「女将のこえ219」伊藤 知子さん、十八楼( 岐阜県長良川温泉)
2019年2月26日(火) 配信
□観光ホテルから老舗旅館へ
格子戸の古い町並みの一角に十八楼はある。創業159年の老舗で、建物の向こうには鵜飼で知られる長良川がゆったりと流れている。
現在の十八楼は評判のよい旅館として知られるが、約20年前はクレームの嵐が吹き荒れた。バブル期は団体客向け観光ホテルとして連日満室を経験するも、個人客の時代が来ると個別対応できずに没個性化。ダンピングで成り立つ状態に陥った。
知子さんが家業に入ったのはこの頃だ。父の要請で、東京の大学を卒業すると、「お嫁に行くまでの最後の親孝行」として働き始めたが、「東京の友達が来てくれても、泊まってほしくないな」と思うような状態だった。
転機は、夫の豊邦さんが勤務先の豊田合成を退職し、旅館を継ぐと言ってくれたことだ。「私は駐在を夢見ていましたが(笑)、これで決心がつきました」。
十八楼らしさを残しつつ、カイゼンやQC活動を参考に効率化を進め、ブランディングに取り掛かった。「気づいたのは、お金を出しても買えないのが150余年の歴史だということです」。
観光ホテルから老舗旅館へ。転換に当たっては、支配人制をやめて女将職を設け、ワンフロアずつ改装を進め、おもてなしや料理の質を高めていった。今では表彰を受けるまでに。
興味深いのは、誰かが強力なリーダーシップで人を動かし続けたのではないということだ。「いま、スタッフが自分たちの希望で経営理念を考えてくれています」と、知子さんはさらりと言う。昔ながらの率先垂範ではなく、時にスタッフ主導で進めるスタイルができているのだ。

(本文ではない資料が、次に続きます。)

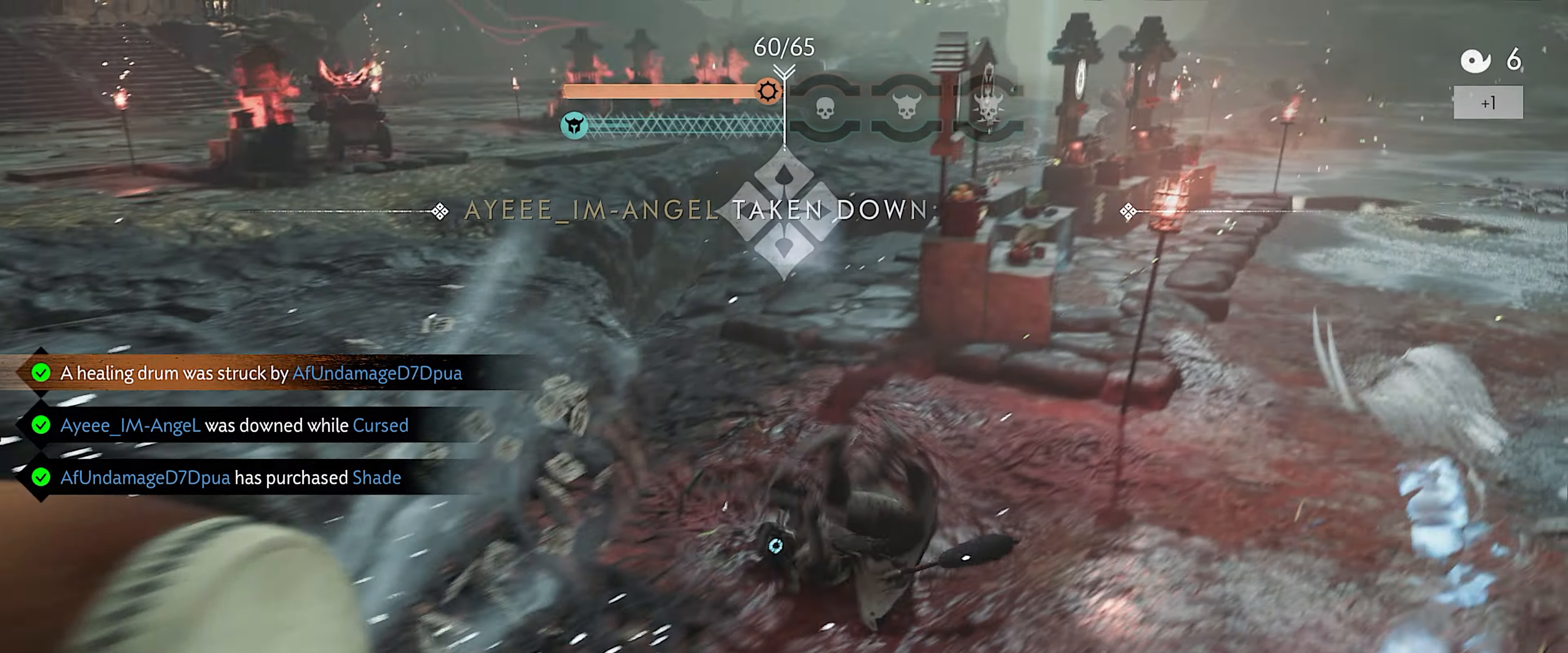
{"buttons": [], "left_stick": "up-right", "right_stick": "center", "events": [[267, "L3", "down"], [300, "right_stick", "up-left"], [383, "L3", "up"], [467, "right_stick", "center"]]}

岐阜市教育委員も兼務する知子さんは、11歳の娘と6歳の双子の息子を持つ母でもあり、任せる大切さを子育てで学んだという。「時短を優先して私が先に動いてしまい、子供たちに『ママ、次は何をしたらいいの?』と、聞かれてハッとしたんです」。
人は本来、自分で考えたことを自分でやるのが一番輝く。そのほうが失敗時の反省も深く、本当の改善につながっていく。
「私がよく言うのは、ここは県庁所在地で観光地ではないけれど、私たち観光業の発展は岐阜市の経済に寄与できるということです。だから街の素晴らしさを自慢していこう、と」。知子さんが伝えるのはノウハウよりも思想だ。だから、一人ひとりが代表意識を持って具体策を考えるのではなかろうか。
長い歴史の宿で、新しい未来を感じる話を数多く聞くことができた。
(ジャーナリスト 瀬戸川 礼子)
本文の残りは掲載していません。